Белая голубка Кордовы - страница 41
– В том-то и дело, – согласилась она.
И вдруг сама фыркнула, оборвала себя; опять строго на него глянула. Расхохоталась, шлепнулась на стул, и долго они не могли успокоиться, поглядывая друг на друга и вновь заходясь в приступе истерического смеха.
– Ладно, – проговорила она, деловито отирая пухлой ладонью слезы. – К делу. Осмотрим подстреленную дичь.
Ушла на хозяйственную половину школы и довольно долго там возилась. Надеюсь, не в стиральной машине она прячет дичь?
Странно, почему он с таким волнением всегда ждал встречи с этими обреченными. И интересно, испытывает ли монстр-людоед сострадание к своим жертвам, перед тем как обжарить на костре их дымящуюся печень?

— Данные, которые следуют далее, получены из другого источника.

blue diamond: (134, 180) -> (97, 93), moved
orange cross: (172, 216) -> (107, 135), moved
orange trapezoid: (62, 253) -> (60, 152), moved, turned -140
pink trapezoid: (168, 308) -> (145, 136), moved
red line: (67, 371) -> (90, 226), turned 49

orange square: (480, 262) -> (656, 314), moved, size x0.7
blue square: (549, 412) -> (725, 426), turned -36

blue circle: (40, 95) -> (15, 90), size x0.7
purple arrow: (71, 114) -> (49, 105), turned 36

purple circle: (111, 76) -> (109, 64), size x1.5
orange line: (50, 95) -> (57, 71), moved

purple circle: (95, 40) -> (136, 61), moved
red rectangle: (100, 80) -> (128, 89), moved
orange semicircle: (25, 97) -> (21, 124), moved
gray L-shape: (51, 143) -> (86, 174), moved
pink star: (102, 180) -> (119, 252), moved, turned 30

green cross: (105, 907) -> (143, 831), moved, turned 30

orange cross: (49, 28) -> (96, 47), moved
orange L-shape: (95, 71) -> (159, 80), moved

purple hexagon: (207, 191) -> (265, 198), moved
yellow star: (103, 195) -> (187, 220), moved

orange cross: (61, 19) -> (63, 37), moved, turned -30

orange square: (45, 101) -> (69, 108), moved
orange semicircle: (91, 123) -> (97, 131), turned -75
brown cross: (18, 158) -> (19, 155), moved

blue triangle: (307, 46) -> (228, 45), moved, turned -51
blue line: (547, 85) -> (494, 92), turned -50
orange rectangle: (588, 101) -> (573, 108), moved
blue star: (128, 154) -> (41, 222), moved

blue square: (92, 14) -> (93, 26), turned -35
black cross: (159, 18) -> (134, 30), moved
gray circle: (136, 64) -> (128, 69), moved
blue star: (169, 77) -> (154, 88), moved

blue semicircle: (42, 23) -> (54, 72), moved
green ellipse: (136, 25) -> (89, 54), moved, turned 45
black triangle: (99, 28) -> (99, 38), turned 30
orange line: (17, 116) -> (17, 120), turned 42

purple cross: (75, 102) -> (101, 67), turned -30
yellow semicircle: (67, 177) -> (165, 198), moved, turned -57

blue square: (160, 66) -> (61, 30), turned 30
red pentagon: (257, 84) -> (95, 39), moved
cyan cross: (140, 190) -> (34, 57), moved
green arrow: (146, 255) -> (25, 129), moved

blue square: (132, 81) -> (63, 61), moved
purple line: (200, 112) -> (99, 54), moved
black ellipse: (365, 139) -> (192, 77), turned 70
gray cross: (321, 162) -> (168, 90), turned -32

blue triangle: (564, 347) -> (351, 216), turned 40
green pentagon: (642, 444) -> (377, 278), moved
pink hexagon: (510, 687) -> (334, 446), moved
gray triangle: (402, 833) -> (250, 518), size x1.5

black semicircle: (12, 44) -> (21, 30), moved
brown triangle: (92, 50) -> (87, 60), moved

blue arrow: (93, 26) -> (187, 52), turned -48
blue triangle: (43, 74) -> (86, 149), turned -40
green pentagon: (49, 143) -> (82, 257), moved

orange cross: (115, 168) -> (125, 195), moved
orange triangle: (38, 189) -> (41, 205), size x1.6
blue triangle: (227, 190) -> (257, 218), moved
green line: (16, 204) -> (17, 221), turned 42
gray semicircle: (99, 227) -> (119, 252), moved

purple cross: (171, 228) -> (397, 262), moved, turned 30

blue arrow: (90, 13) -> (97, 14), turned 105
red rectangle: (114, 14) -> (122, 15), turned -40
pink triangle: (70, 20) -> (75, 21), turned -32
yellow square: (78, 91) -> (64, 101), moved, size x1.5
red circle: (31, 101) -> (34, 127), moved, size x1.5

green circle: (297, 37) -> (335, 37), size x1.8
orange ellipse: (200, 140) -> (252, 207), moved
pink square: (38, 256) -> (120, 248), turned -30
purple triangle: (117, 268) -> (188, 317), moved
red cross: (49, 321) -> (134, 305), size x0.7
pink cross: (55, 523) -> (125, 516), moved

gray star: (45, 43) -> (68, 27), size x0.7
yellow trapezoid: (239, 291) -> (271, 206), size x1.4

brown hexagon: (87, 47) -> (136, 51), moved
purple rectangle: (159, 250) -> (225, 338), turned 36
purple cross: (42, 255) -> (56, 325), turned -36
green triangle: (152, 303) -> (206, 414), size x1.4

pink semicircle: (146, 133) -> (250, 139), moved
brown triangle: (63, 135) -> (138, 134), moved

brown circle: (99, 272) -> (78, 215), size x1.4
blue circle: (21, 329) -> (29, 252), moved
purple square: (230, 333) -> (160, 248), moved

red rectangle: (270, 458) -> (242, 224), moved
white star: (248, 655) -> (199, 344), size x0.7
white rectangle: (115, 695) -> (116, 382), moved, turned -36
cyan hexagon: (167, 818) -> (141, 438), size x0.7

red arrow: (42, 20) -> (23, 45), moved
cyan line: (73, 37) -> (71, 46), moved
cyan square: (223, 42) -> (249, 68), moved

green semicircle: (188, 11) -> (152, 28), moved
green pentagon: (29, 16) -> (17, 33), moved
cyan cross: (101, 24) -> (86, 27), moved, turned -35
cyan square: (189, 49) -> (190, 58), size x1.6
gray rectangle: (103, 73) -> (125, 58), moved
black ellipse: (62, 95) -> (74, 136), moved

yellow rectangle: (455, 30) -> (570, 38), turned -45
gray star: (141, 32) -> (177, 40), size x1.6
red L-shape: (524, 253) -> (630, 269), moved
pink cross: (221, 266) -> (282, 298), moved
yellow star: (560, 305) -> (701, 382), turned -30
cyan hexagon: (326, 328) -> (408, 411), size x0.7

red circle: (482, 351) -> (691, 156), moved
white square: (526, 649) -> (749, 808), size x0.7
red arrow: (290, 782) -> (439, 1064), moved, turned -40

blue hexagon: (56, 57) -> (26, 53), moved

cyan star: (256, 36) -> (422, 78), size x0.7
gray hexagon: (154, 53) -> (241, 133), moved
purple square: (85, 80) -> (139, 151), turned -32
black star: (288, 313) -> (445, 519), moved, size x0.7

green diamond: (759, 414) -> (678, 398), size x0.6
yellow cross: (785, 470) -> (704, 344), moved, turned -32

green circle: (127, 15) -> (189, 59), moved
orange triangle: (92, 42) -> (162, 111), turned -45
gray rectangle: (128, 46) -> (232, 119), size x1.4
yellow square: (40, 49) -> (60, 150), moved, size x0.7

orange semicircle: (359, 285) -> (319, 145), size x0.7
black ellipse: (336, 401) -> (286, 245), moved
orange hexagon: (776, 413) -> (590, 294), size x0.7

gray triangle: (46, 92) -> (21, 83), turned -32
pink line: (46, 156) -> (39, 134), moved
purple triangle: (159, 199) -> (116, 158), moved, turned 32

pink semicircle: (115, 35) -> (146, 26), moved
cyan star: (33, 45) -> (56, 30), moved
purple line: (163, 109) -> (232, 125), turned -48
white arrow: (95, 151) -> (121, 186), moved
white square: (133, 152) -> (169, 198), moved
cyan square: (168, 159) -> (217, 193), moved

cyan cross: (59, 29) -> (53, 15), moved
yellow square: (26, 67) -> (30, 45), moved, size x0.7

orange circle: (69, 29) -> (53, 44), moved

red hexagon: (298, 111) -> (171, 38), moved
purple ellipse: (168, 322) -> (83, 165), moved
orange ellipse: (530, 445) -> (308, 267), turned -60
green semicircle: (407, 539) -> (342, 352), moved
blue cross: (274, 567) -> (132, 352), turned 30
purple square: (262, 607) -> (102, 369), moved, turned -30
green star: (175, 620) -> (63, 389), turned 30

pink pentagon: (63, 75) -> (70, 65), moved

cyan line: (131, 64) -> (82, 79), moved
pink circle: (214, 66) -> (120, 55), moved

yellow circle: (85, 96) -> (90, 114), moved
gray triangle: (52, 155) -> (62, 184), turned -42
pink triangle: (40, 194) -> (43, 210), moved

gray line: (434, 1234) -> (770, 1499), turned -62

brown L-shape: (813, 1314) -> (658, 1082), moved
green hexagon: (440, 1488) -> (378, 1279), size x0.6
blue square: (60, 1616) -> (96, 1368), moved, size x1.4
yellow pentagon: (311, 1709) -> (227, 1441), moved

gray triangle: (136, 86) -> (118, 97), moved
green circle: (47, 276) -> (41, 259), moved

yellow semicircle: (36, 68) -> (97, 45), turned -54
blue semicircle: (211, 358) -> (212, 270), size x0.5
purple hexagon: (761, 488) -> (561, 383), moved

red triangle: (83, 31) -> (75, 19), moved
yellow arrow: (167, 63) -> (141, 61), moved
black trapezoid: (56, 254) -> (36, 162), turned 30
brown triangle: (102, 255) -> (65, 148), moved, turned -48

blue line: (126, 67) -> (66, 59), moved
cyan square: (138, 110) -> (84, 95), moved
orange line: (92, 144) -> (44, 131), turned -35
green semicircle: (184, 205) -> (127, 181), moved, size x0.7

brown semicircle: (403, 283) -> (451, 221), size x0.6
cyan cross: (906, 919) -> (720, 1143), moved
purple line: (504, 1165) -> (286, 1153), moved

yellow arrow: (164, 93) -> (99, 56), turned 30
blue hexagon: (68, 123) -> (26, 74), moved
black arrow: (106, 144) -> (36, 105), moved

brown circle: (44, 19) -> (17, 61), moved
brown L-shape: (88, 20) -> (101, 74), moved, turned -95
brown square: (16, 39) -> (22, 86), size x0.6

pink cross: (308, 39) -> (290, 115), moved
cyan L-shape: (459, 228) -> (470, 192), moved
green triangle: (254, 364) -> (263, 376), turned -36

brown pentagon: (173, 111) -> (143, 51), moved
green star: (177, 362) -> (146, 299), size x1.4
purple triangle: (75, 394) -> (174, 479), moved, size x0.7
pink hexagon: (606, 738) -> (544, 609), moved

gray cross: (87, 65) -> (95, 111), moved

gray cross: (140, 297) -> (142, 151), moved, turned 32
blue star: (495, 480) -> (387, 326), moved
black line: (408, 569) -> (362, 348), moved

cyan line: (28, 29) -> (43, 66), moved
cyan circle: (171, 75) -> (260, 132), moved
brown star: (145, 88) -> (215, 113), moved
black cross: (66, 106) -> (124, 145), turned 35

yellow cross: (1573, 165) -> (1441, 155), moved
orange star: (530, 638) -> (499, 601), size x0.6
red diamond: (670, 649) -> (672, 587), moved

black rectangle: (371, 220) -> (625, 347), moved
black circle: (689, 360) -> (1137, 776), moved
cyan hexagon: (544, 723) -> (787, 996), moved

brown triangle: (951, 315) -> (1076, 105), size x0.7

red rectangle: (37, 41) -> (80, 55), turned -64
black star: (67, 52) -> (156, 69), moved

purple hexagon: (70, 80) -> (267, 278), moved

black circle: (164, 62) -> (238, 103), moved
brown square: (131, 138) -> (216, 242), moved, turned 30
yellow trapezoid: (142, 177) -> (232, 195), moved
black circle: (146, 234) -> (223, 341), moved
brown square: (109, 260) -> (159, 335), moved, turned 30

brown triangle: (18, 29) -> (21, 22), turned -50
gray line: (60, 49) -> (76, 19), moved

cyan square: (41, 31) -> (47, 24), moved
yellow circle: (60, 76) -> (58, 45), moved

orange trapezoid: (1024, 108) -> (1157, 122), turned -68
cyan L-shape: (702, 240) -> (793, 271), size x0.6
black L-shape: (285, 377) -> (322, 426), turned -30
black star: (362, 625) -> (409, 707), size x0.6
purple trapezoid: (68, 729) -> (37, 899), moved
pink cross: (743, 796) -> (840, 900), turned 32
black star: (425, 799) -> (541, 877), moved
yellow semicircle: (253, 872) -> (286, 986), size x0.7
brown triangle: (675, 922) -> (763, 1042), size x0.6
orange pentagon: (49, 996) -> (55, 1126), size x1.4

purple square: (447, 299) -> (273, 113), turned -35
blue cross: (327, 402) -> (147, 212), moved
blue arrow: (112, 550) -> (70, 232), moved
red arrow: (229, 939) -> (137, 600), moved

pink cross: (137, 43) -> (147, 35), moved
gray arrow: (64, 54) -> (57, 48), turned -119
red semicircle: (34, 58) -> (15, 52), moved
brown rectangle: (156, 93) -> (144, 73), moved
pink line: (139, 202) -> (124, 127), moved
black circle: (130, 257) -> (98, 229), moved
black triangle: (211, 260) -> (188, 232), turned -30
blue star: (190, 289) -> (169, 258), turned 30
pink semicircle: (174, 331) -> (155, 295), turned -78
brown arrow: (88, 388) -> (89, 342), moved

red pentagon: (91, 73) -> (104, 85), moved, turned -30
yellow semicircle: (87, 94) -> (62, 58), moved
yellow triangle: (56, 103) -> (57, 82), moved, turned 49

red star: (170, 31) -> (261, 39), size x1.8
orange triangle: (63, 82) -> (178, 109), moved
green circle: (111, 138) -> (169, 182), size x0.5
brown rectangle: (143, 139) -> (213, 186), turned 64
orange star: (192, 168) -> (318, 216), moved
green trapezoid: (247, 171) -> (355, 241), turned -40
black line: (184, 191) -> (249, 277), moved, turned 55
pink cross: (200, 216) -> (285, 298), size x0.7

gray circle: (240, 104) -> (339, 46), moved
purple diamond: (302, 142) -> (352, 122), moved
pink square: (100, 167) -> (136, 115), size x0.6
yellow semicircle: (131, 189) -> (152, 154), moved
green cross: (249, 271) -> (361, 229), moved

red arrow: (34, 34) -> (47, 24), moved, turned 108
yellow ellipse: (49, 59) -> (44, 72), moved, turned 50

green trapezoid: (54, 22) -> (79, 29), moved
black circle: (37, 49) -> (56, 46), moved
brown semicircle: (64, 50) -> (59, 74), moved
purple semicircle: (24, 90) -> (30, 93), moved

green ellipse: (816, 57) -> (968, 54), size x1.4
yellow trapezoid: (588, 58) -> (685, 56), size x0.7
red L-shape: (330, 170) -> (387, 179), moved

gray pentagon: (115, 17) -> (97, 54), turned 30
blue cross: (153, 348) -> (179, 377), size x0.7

Наконец Марго явилась с двумя холстами в руках. Один чуть больше другого. Холсты – уже виден испод – в отличном состоянии.
Нет, она молодчина, она молодчина – Марго!
Он сел на стул напротив топчана, и Марго развернула и поставила рядом обе картины.
Затем пошла в школу и вернулась оттуда с детским табуретом, на который и уселась, – бедная толстая задница.
– Тебе неудобно, – заботливо проговорил он, все еще заставляя себя помедлить перед детальным рассматриванием. – Сядь ко мне на колени, моя радость.
Поменялись плацдармами… И наконец, как писали в дореволюционных романах, «он погрузился в созерцание». Впрочем, созерцанием это назвать было невозможно. Первый взгляд на вещь всегда был похож на медленное внедрение клеща под кожу. Кроме того, он скорее не рассматривал эти вполне заурядные холсты. Он – сквозь них – рассматривал будущие великие полотна.
Ни в каких очках он, само собой, не нуждался. Хвала аллаху, у него было стопроцентное зрение.
Марго вышла… минут через пять вернулась под рокот водопада в туалете.
– Теперь разлучим их… – пробормотал он.
Поднялся и отставил одну из работ.
Та, что осталась стоять на топчане прислоненной к стенке, предлагала зрителю незамысловатый натюрморт: две рыбины на сером, с розовой и зеленой каемками, блюде. Фон – толстые изломанные складки синей драпировки. Написано живо, широко, довольно экспрессивно.
– Не выдающееся произведение, а? – сказала она.
– Ну почему же… – отозвался он не сразу. – Натан Коган – неплохой художник. Сильно зависел от окружения, это правда. Да и кто из камерных дарований не зависел тогда от таких гигантов, как Сутин, – если каждый день обедал с ними в каком-нибудь бистро, любил одних и тех же натурщиц и пользовался теми же красками…
– Сутина станешь ваять? – с любопытством спросила она.
Он поморщился.
Точно так, как не допускал сальных замечаний о мимолетных своих любовях, так все внутри него восставало против этого гнусного полууголовного говорка мелких бездарей.
– Поставь другую! – велел он сухо. – К тому же ты знаешь, что сам я ваять давно уже не в состоянии.
Никогда она не узнавала в картине, которую он привозил, того заморыша, которого сама же года три-четыре назад выторговала на каком-либо из европейских аукционов.
Марго – при всей их преданной дружбе – тоже не полагалось знать больше того, что предназначалось по роли. То есть: скупать на аукционах недорогие картины третьестепенных живописцев и искать хорошие руки среди мадридских галеристов и коллекционеров. Кстати, у нее были неплохие дружеские связи в здешних кругах. Эта слониха обладала беспрецедентной коммуникабельностью и умением проникать всюду в своем могучем стремлении к сияющим вершинам.